Not hiring a dedicated network professional
Why is it necessary for an organization to employ a networking professional? Despite their high cost, the network appears to be an enigmatic black box, and their expertise remains largely unknown. These factors do not constitute compelling reasons against hiring a network engineer; rather, they highlight the value of such professionals. The cost of a skilled network engineer is not solely attributed to their specialized knowledge acquired through a relatively short learning curve and ease of employment. Instead, it stems from their comprehensive understanding of network design, implementation, and maintenance, ensuring the security and optimal performance of the network. The fact that many individuals lack knowledge about network professionals underscores the critical role they play in safeguarding critical systems. In the event of an outage, the recovery time is significantly prolonged due to the need to engage external support and resolution entities. While network devices are designed to provide connectivity out of the box, this does not guarantee reliability, health, or security. Operating in the cloud or adopting a “we can figure it out” mindset can lead to poor performance and extended recovery times.

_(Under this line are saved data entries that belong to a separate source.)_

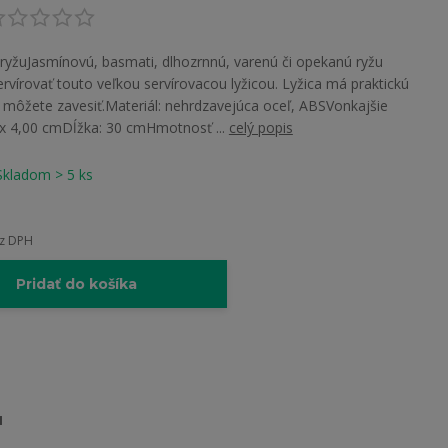
a ryžuJasmínovú, basmati, dlhozrnnú, varenú či opekanú ryžu
vírovať touto veľkou servírovacou lyžicou. Lyžica má praktickú
u môžete zavesiť.Materiál: nehrdzavejúca oceľ, ABSVonkajšie
 x 4,00 cmDĺžka: 30 cmHmotnosť ...
celý popis
Skladom > 5 ks
z DPH
Pridať do košíka
1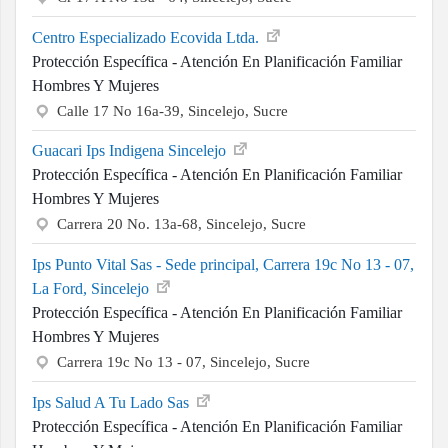
Centro Especializado Ecovida Ltda.
Protección Específica - Atención En Planificación Familiar
Hombres Y Mujeres
Calle 17 No 16a-39, Sincelejo, Sucre
Guacari Ips Indigena Sincelejo
Protección Específica - Atención En Planificación Familiar
Hombres Y Mujeres
Carrera 20 No. 13a-68, Sincelejo, Sucre
Ips Punto Vital Sas - Sede principal, Carrera 19c No 13 - 07,
La Ford, Sincelejo
Protección Específica - Atención En Planificación Familiar
Hombres Y Mujeres
Carrera 19c No 13 - 07, Sincelejo, Sucre
Ips Salud A Tu Lado Sas
Protección Específica - Atención En Planificación Familiar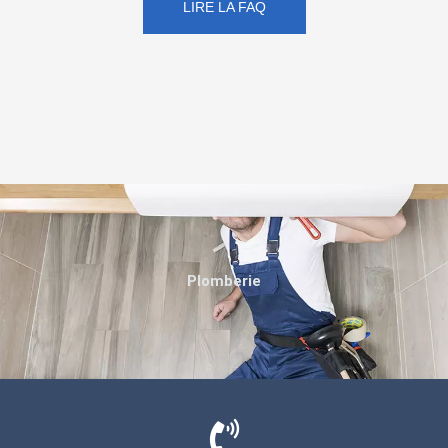
LIRE LA FAQ
Plomberie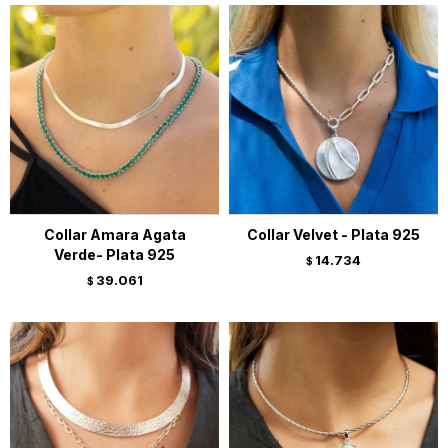
Collar Amara Agata
Collar Velvet - Plata 925
Verde- Plata 925
14.734
$
39.061
$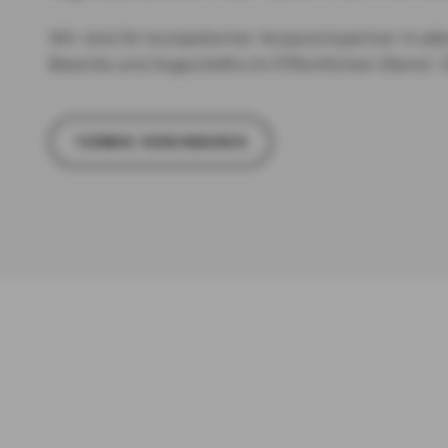
Wir sind Ihr kompetenter Ansprechpartner in all
Beamte und Angestellte im Öffentlichen Dienst. 
TER­MIN VER­EIN­BA­REN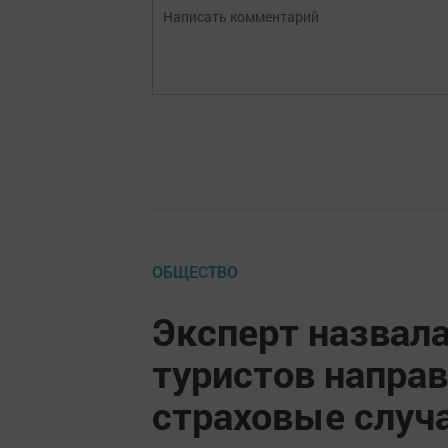
ОБЩЕСТВО
Эксперт назвал
туристов направ
страховые случ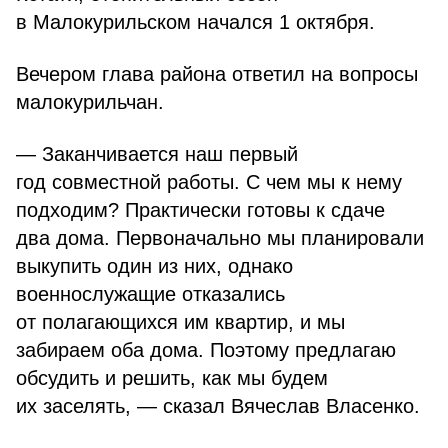
в Малокурильском начался 1 октября.
Вечером глава района ответил на вопросы
малокурильчан.
— Заканчивается наш первый
год совместной работы. С чем мы к нему
подходим? Практически готовы к сдаче
два дома. Первоначально мы планировали
выкупить один из них, однако
военнослужащие отказались
от полагающихся им квартир, и мы
забираем оба дома. Поэтому предлагаю
обсудить и решить, как мы будем
их заселять, — сказал Вячеслав Власенко.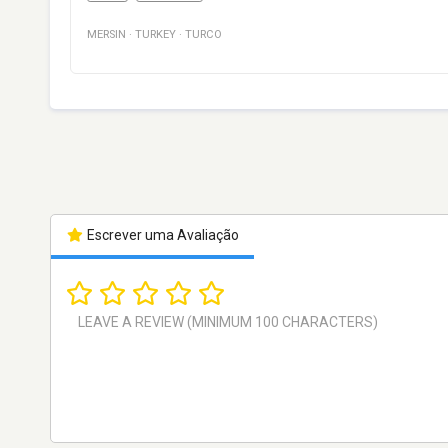
MERSIN
·
TURKEY
·
TURCO
Escrever uma Avaliação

Taking a top-down approach to architecture
Technology has become an indispensable requirement for businesses to maintain competitiveness. However, when a company decides to implement a specific technology, it typically does so from an end-user perspective, such as purchasing an application. Their primary concern is ensuring that the application is operational and functioning correctly. Companies whose business is not IT-focused do not actively seek to establish a robust network infrastructure. In the OSI Model, the network precedes the application, necessitating the design of the foundational network that will deliver and host the application before designing the system and its required dependencies. Networking should be the first team consulted when implementing a new solution. Without networking expertise, the physical hosting location of the solution remains uncertain, there is a risk of developing an inefficient IP scheme, and ultimately, other teams cannot perform their tasks effectively without the outputs generated by the networking team.